Я ширкнул оселком по жалу литовки: мне и бежать дальше было уже неловко, и оставаться… Да они вроде и не опасались меня, разговаривали громко.
— Ну, раз так, тади вот шо, — замялся дядя Яков. — Давно спытать хотел у тебя, да все момент не подворачивался. Скажи, шо за человек вин был такой?
— Кто?
— Ну, этот… Как вы его кликали там… Живчик.
— A-а, Федор Михайлович. Так ты ж застал его в живых, видел сам не раз, разговаривал…
— Шо ж из того, шо бачил. Шапошное знакомство. Надо было б поближе познакомиться, дураку, да поздно спохватился, — дядя Яков помолчал, смущенно откашлялся. — Шо за душа была у этого человека, вот што ты мне скажи?
— Да почему ты решил именно у меня о нем пытать? — опять вроде начала возмущаться мама.
— Ну… люди кажут, ты ведь ближе других его знала, — робко настаивал дядя.
— Люди наговорят, только уши развешивай, — сердито отозвалась мать. — И пошто тебя интересует, какая у Федора Михайловича была душа?
— Не серчай, Марья. Бачишь — не умею я разговаривать с людьми. От всего сердца хочу, шоб все по-доброму, шоб меня поняли, а получается все наоборот.
— А Федор Михайлович с людьми разговаривать умел, — как-то даже с вызовом сказала мама.
— Вот я и пытаю: який такий секрет знал этот человек, шо люди его слушались, подчинялись ему, и не из страха, а из любви шли за ним в огонь и воду? Только и слышу у себя за спиною вздохи: «Э-эх, был бы жив Живчик!» А ведь я ли не стараюсь, я ли не пекусь для людей? Последний кусок отдам, ни якой работы не чураюсь: и в кузне молотом, и в поле за плугом… Даже коровьи роды принимать научился. И всё — как об стенку горохом. Нет — як об стенку лбом. Это як же так понимать надо, га?
— Завидуешь мертвому? — спросила мать.
— Нет. Просто узнать бы мне треба, чем он человека мог взять, той Живчик. Поучиться бы — я человек не гордый.
— Ну, во-первых, умел разговаривать с людьми. А ты сам давеча признался, что…
— Хэк! Умел разговаривать! — перебил вдруг дядя. — Слышал, як он балакал однажды с Мокрыной Коптевой. Она его матом, и он ее… А Мотрю, женку мою, кнутом раз чуть не огрел за такое дело: водички в молоко хотела подлить, шоб, значит, обязательство свое повышенное скорее выполнить.
— И с тех-то пор невзлюбила твоя Мотря Федора Михайловича, так?
— Какое там! — в сердцах воскликнул дядя Яков. — Только про того Живчика и долдонит, в пример мне ставит: вот, мол, был гарный бригадир, не тебе чета. А про случай с молоком… Спасибо, говорит, ему, а то неизвестно, на якую кривую дорожку тая водичка меня бы вывела…

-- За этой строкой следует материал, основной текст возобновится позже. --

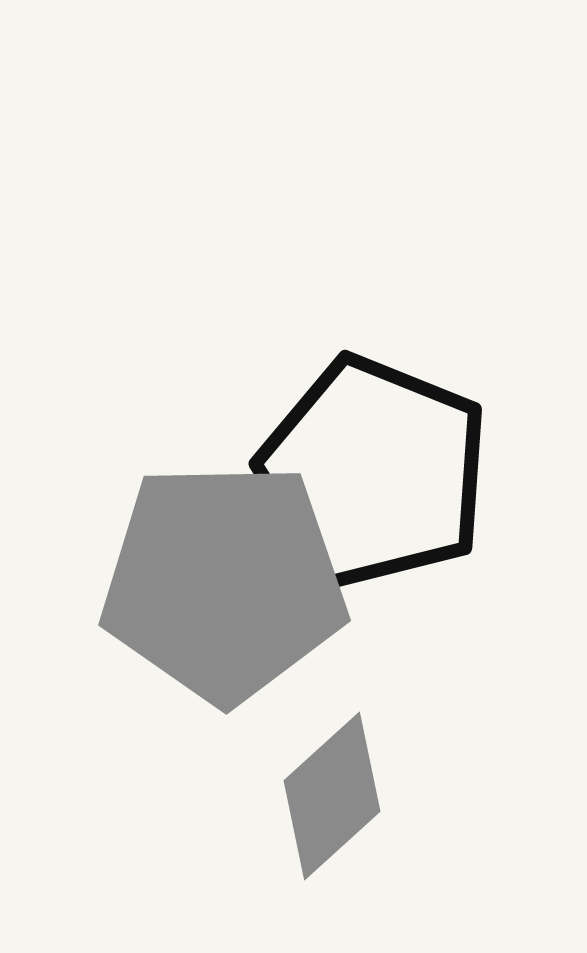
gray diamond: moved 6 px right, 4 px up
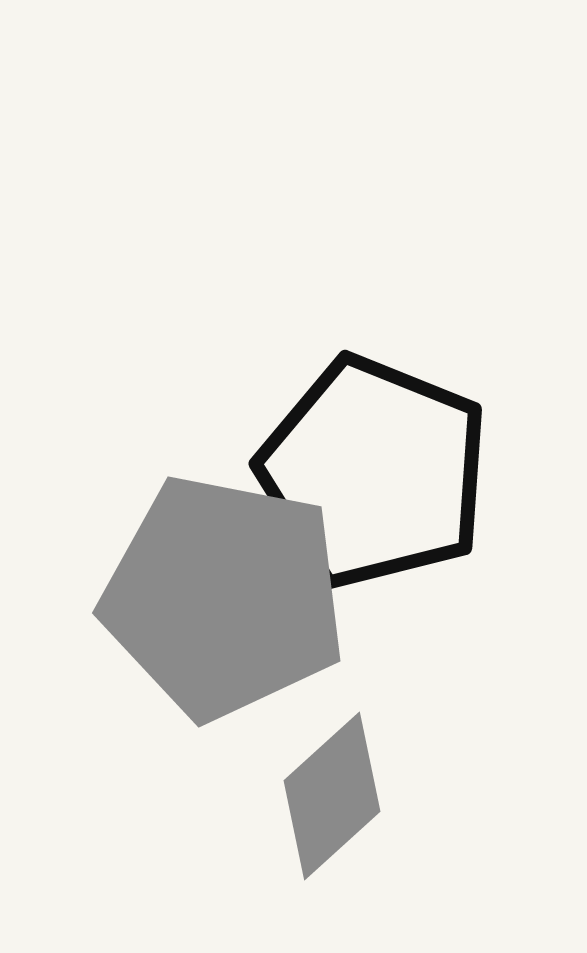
gray pentagon: moved 15 px down; rotated 12 degrees clockwise
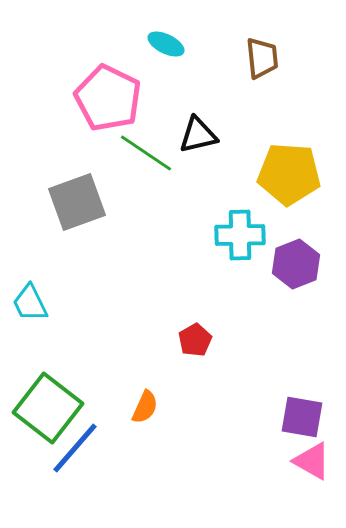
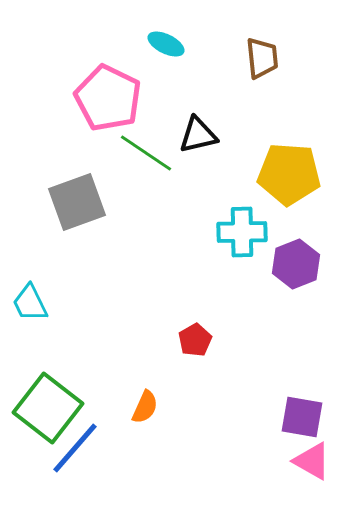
cyan cross: moved 2 px right, 3 px up
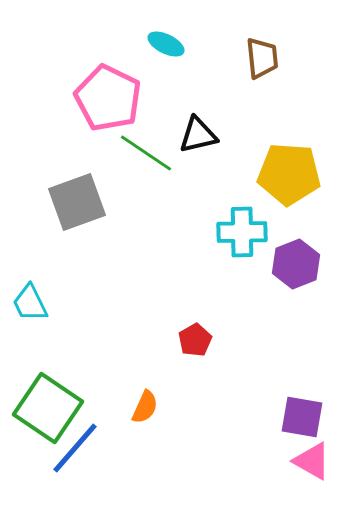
green square: rotated 4 degrees counterclockwise
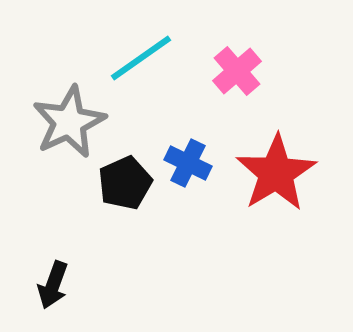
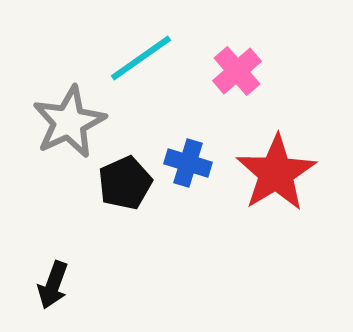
blue cross: rotated 9 degrees counterclockwise
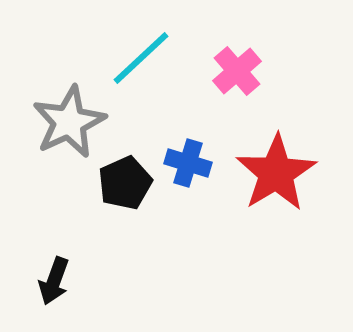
cyan line: rotated 8 degrees counterclockwise
black arrow: moved 1 px right, 4 px up
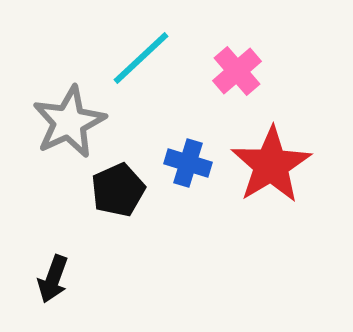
red star: moved 5 px left, 8 px up
black pentagon: moved 7 px left, 7 px down
black arrow: moved 1 px left, 2 px up
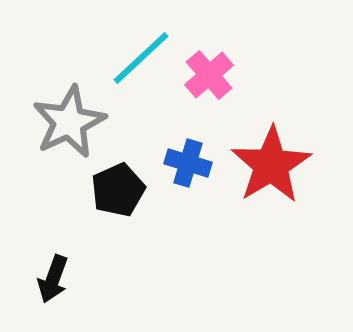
pink cross: moved 28 px left, 4 px down
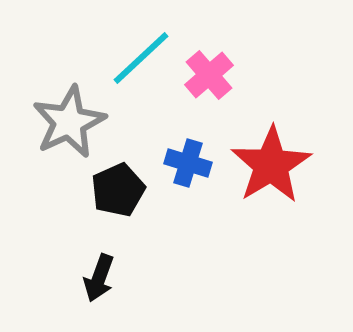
black arrow: moved 46 px right, 1 px up
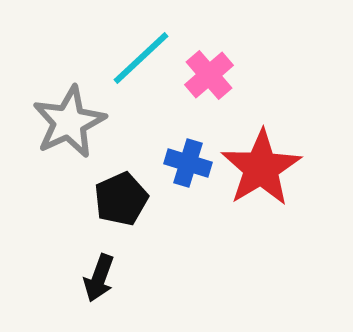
red star: moved 10 px left, 3 px down
black pentagon: moved 3 px right, 9 px down
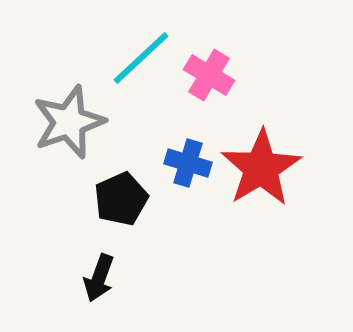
pink cross: rotated 18 degrees counterclockwise
gray star: rotated 6 degrees clockwise
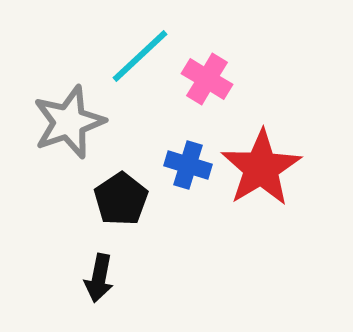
cyan line: moved 1 px left, 2 px up
pink cross: moved 2 px left, 4 px down
blue cross: moved 2 px down
black pentagon: rotated 10 degrees counterclockwise
black arrow: rotated 9 degrees counterclockwise
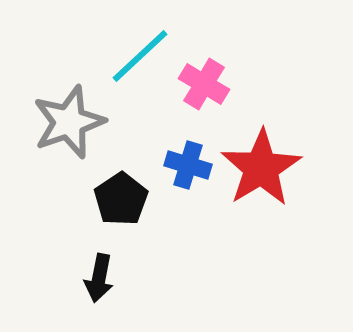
pink cross: moved 3 px left, 5 px down
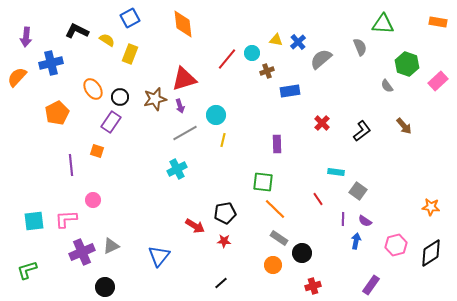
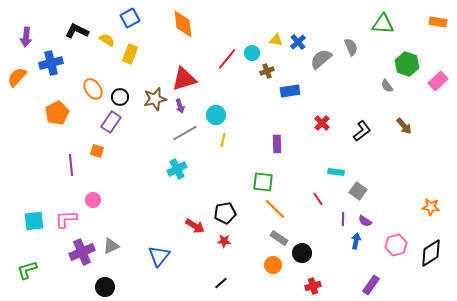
gray semicircle at (360, 47): moved 9 px left
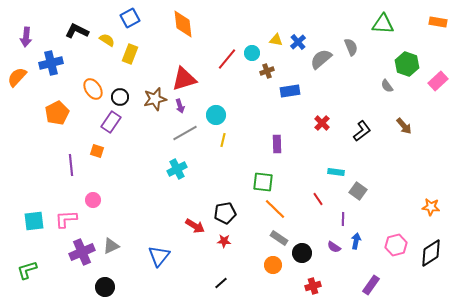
purple semicircle at (365, 221): moved 31 px left, 26 px down
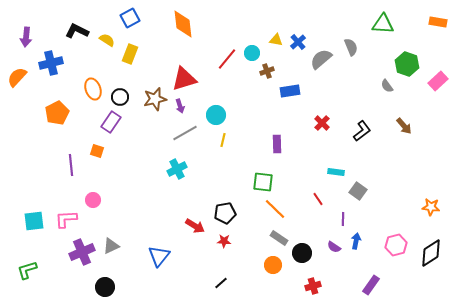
orange ellipse at (93, 89): rotated 15 degrees clockwise
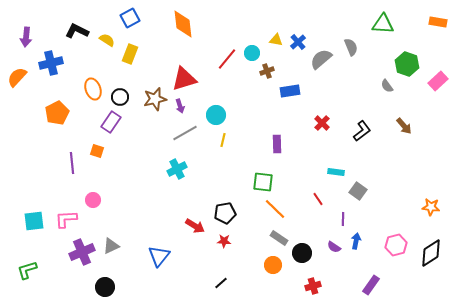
purple line at (71, 165): moved 1 px right, 2 px up
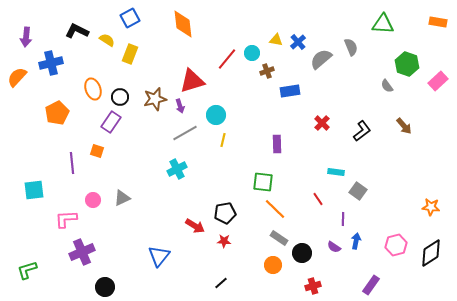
red triangle at (184, 79): moved 8 px right, 2 px down
cyan square at (34, 221): moved 31 px up
gray triangle at (111, 246): moved 11 px right, 48 px up
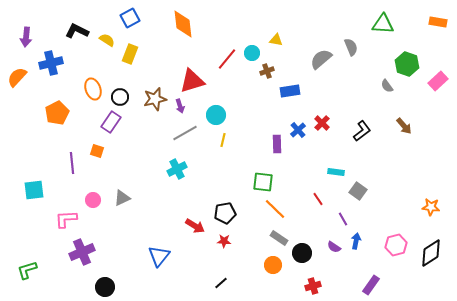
blue cross at (298, 42): moved 88 px down
purple line at (343, 219): rotated 32 degrees counterclockwise
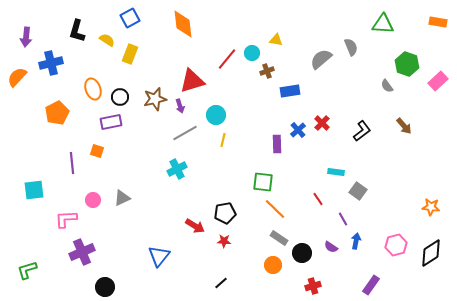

— Вот такой он и был, наш Федор Михайлович, — тихо проговорила мама.
Они долго молчали. А уже светать начало. Гасли звезды. Выбеливалось небо. Резче запахло росной травою. Издалека, из деревни, донесся петушиный крик.
Я вышел из-за копны и начал косить. Мама тоже пришла за своей литовкой. А дядя Яков все стоял, крутил в руке уздечку, позвякивая удилами.
За околком брякнуло ботало, какое привязывают на шеи коровам и лошадям, чтоб легче их было искать. В утренней рани тоненько заржал жеребенок. Дядя Яков будто очнулся и направился на звук ботала.